SUARAPUBLIK.ID, JAKARTA – Pebalap muda binaan PT Astra Honda Motor (AHM), Muhammad Kiandra Ramadhipa, menunjukan potensinya mampu melesat cepat di arena balap Eropa. Bahkan, Ramadhipa bisa meraih podium perdana di ajang European Talent Cup (ETC) musim 2025 di Sirkuit Estoril, Portugal, Minggu (4/5). Pebalap 15 tahun ini finish ketiga di balapan pertamanya yang berlangsung dalam kondisi lintasan basah, dan menjadikannya sebagai pebalap Indonesia pertama yang mengibarkan Merah Putih di podium ETC.

Ramadhipa, yang turun bersama Honda Asia-Dream Junior Team, melakukan start bagus dari posisi kelima dan sempat turun ke posisi keenam setelah keluar lintasan. Namun, dia terus memperkecil jarak dengan pebalap di depan, hingga akhirnya bersaing memperebutkan podium dengan pebalap unggulan lain. Dalam duel dramatis, Ramadhipa sukses mendahului lawannya di lintasan lurus terakhir dan mengunci posisi ketiga di garis finish.

”Saya bisa menguasai situasi dengan sangat bagus, meski sempat melakukan kesalahan dan keluar lintasan. Saya terus fokus, tidak melakukan kesalahan lagi, dan akhirnya berhasil meraih podium. Saya sampai menangis saat tiba di parc ferme karena tidak menyangka bisa dapat hasil sejauh ini setelah hasil tes di Valencia. Saya sangat senang dengan apa yang kami capai. Motivasi saya semakin kuat. Kami akan bekerja lebih keras untuk mendapatkan hasil bagus di Jerez beberapa pekan ke depan,” ujar Ramadhipa.

Sayangnya, hasil manis tersebut tak berlanjut di balapan kedua.
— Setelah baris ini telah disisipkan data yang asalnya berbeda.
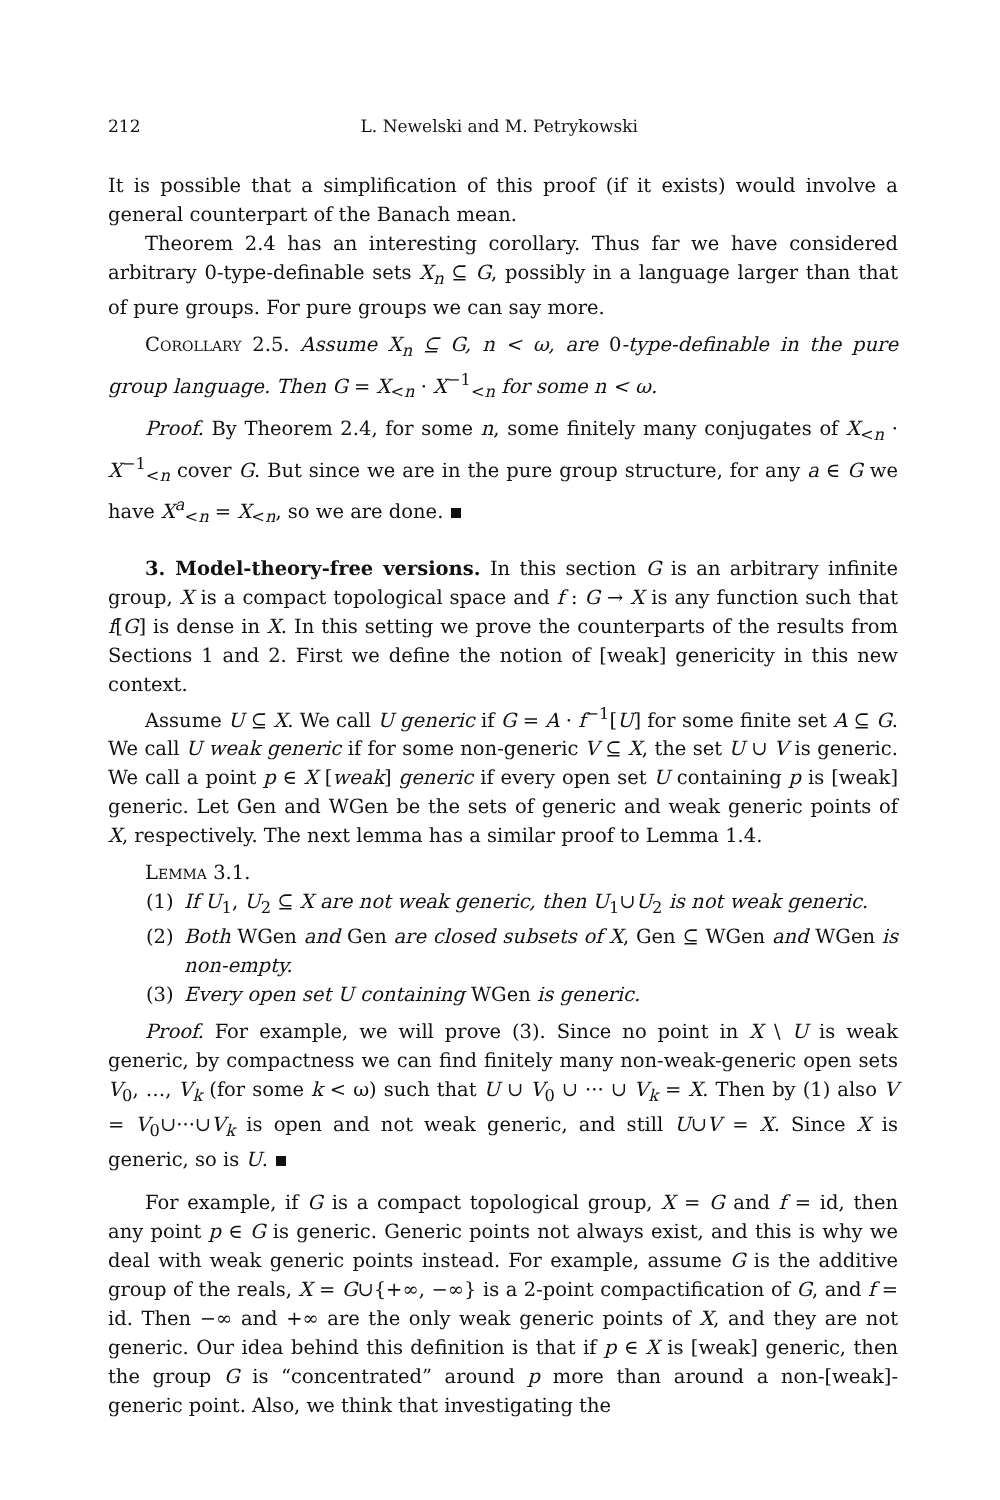212 L. Newelski and M. Petrykowski
It is possible that a simplification of this proof (if it exists) would involve a general counterpart of the Banach mean.
Theorem 2.4 has an interesting corollary. Thus far we have considered arbitrary 0-type-definable sets X<sub>n</sub> ⊆ G, possibly in a language larger than that of pure groups. For pure groups we can say more.
Corollary 2.5. Assume X<sub>n</sub> ⊆ G, n < ω, are 0-type-definable in the pure group language. Then G = X<sub><n</sub> · X<sup>−1</sup><sub><n</sub> for some n < ω.
Proof. By Theorem 2.4, for some n, some finitely many conjugates of X<sub><n</sub> · X<sup>−1</sup><sub><n</sub> cover G. But since we are in the pure group structure, for any a ∈ G we have X<sup>a</sup><sub><n</sub> = X<sub><n</sub>, so we are done.
3. Model-theory-free versions. In this section G is an arbitrary infinite group, X is a compact topological space and f : G → X is any function such that f[G] is dense in X. In this setting we prove the counterparts of the results from Sections 1 and 2. First we define the notion of [weak] genericity in this new context.
Assume U ⊆ X. We call U generic if G = A · f<sup>−1</sup>[U] for some finite set A ⊆ G. We call U weak generic if for some non-generic V ⊆ X, the set U ∪ V is generic. We call a point p ∈ X [weak] generic if every open set U containing p is [weak] generic. Let Gen and WGen be the sets of generic and weak generic points of X, respectively. The next lemma has a similar proof to Lemma 1.4.
Lemma 3.1.
(1) If U<sub>1</sub>, U<sub>2</sub> ⊆ X are not weak generic, then U<sub>1</sub>∪U<sub>2</sub> is not weak generic.
(2) Both WGen and Gen are closed subsets of X, Gen ⊆ WGen and WGen is non-empty.
(3) Every open set U containing WGen is generic.
Proof. For example, we will prove (3). Since no point in X \ U is weak generic, by compactness we can find finitely many non-weak-generic open sets V<sub>0</sub>, …, V<sub>k</sub> (for some k < ω) such that U ∪ V<sub>0</sub> ∪ ··· ∪ V<sub>k</sub> = X. Then by (1) also V = V<sub>0</sub>∪···∪V<sub>k</sub> is open and not weak generic, and still U∪V = X. Since X is generic, so is U.
For example, if G is a compact topological group, X = G and f = id, then any point p ∈ G is generic. Generic points not always exist, and this is why we deal with weak generic points instead. For example, assume G is the additive group of the reals, X = G∪{+∞, −∞} is a 2-point compactification of G, and f = id. Then −∞ and +∞ are the only weak generic points of X, and they are not generic. Our idea behind this definition is that if p ∈ X is [weak] generic, then the group G is “concentrated” around p more than around a non-[weak]-generic point. Also, we think that investigating the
Saat kembali menunjukkan performa menjanjikan dan berada di posisi ketiga, Ramadhipa terlibat insiden di tikungan pertama akibat ditabrak pebalap lain. Meskipun mencoba melanjutkan balapan, motornya tak bisa dihidupkan kembali dan dia gagal finish. Ramadhipa menutup akhir pekan dengan raihan 16 poin dan duduk di peringkat ketujuh klasemen sementara ETC.
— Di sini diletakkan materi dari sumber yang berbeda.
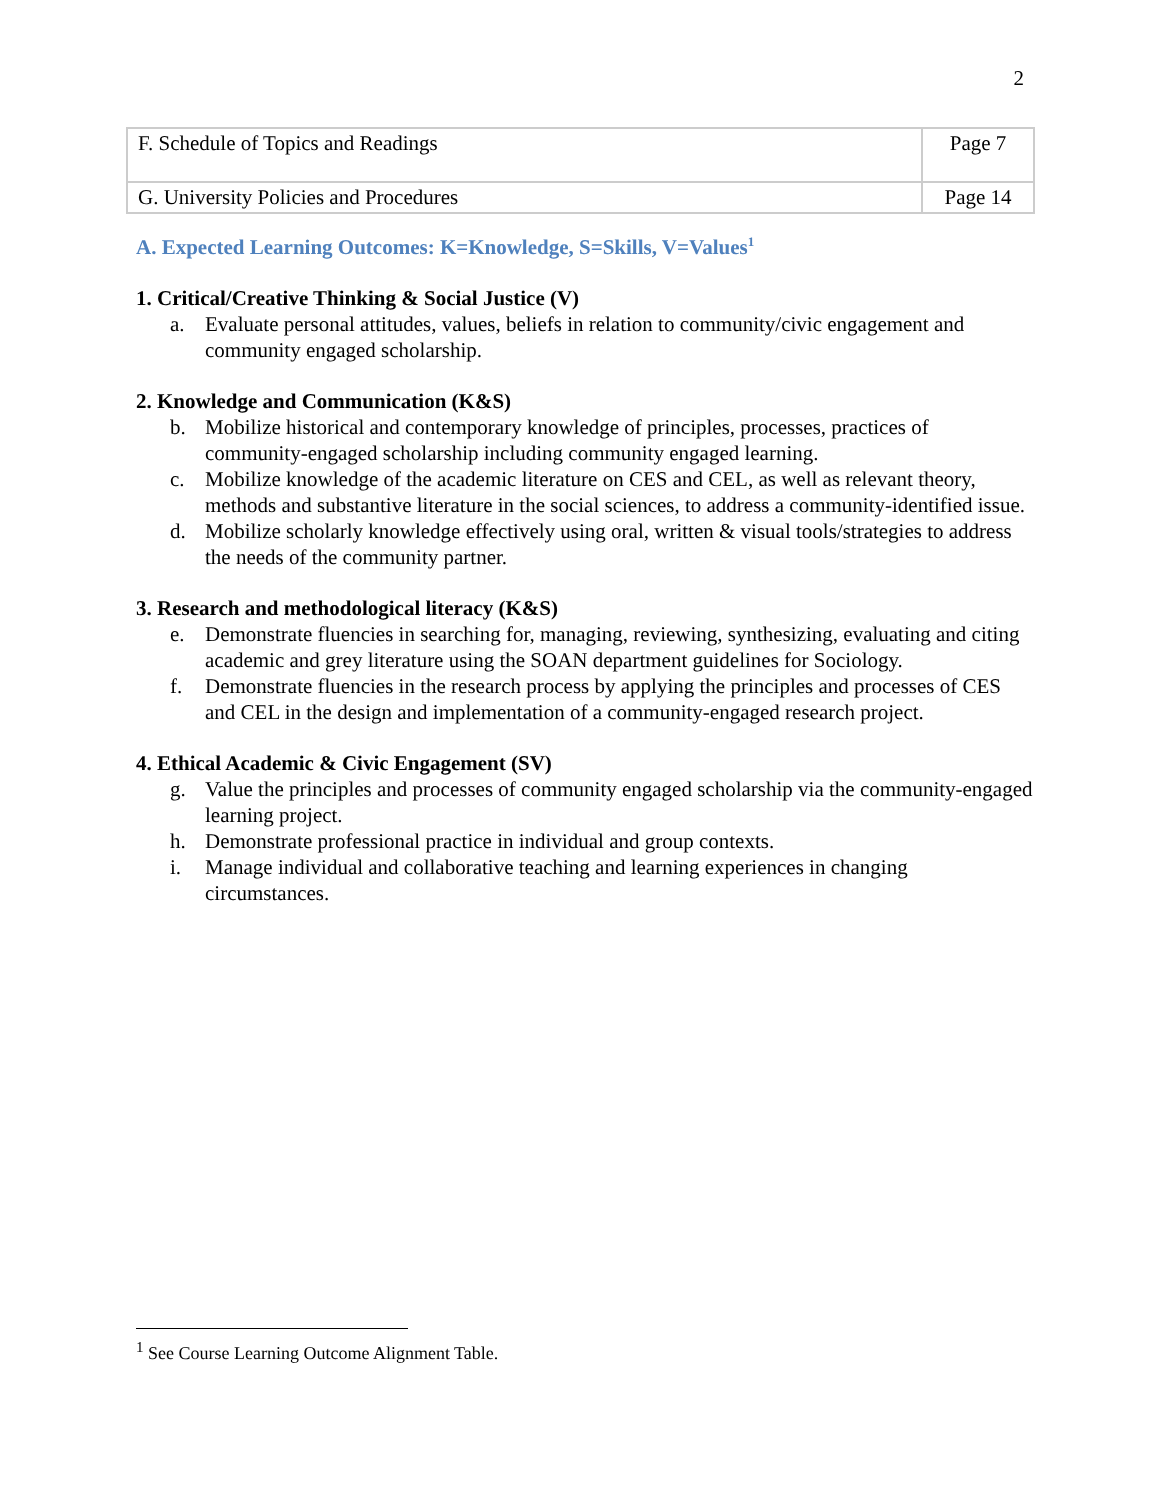2
| F. Schedule of Topics and Readings | Page 7 |
| G. University Policies and Procedures | Page 14 |
A. Expected Learning Outcomes: K=Knowledge, S=Skills, V=Values<sup>1</sup>
1. Critical/Creative Thinking & Social Justice (V)
a. Evaluate personal attitudes, values, beliefs in relation to community/civic engagement and community engaged scholarship.
2. Knowledge and Communication (K&S)
b. Mobilize historical and contemporary knowledge of principles, processes, practices of community-engaged scholarship including community engaged learning.
c. Mobilize knowledge of the academic literature on CES and CEL, as well as relevant theory, methods and substantive literature in the social sciences, to address a community-identified issue.
d. Mobilize scholarly knowledge effectively using oral, written & visual tools/strategies to address the needs of the community partner.
3. Research and methodological literacy (K&S)
e. Demonstrate fluencies in searching for, managing, reviewing, synthesizing, evaluating and citing academic and grey literature using the SOAN department guidelines for Sociology.
f. Demonstrate fluencies in the research process by applying the principles and processes of CES and CEL in the design and implementation of a community-engaged research project.
4. Ethical Academic & Civic Engagement (SV)
g. Value the principles and processes of community engaged scholarship via the community-engaged learning project.
h. Demonstrate professional practice in individual and group contexts.
i. Manage individual and collaborative teaching and learning experiences in changing circumstances.
<sup>1</sup> See Course Learning Outcome Alignment Table.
Sementara itu, Veda Ega Pratama, rekan satu pembinaan Ramadhipa dari Astra Honda Racing Team, harus mengakhiri balapan kelas JuniorGP dengan cedera, setelah mengalami highside saat berada di posisi kelima. Pebalap 16 tahun asal Gunungkidul, Yogyakarta itu tampil luar biasa sejak awal balapan. Start dari posisi ke-10, Veda langsung merangsek ke posisi depan dan sempat memimpin grup ketiga.

Setelah menjalani long lap penalty yang membuatnya sempat merosot ke posisi ke-13, Veda kembali menunjukkan determinasi tinggi dengan kembali menembus posisi kelima. Namun, saat mencoba mendekati tiga besar, dia terjatuh di antara tikungan 11 dan 12, yang membuatnya bertabrakan dengan dua pebalap lain. Veda langsung dibawa ke Medical Centre dan didiagnosa mengalami retak kecil di tulang pangkal fibula dan pergelangan kaki kanan.

”Saya melakukan kesalahan di tikungan kedua terakhir dan mengalami highside. Saya rasa, ada pebalap yang sempat menyentuh kaki saya, tetapi saya baik-baik saja. Pada awal balap, saya berusaha keras untuk mengurangi jarak dengan pebalap di depan. Tapi saya sadar harus punya kontrol lebih baik lagi. Kami akan bertemu dokter di Barcelona untuk mengetahui apakah saya perlu menjalani operasi atau cukup beristirahat,” ujar Veda.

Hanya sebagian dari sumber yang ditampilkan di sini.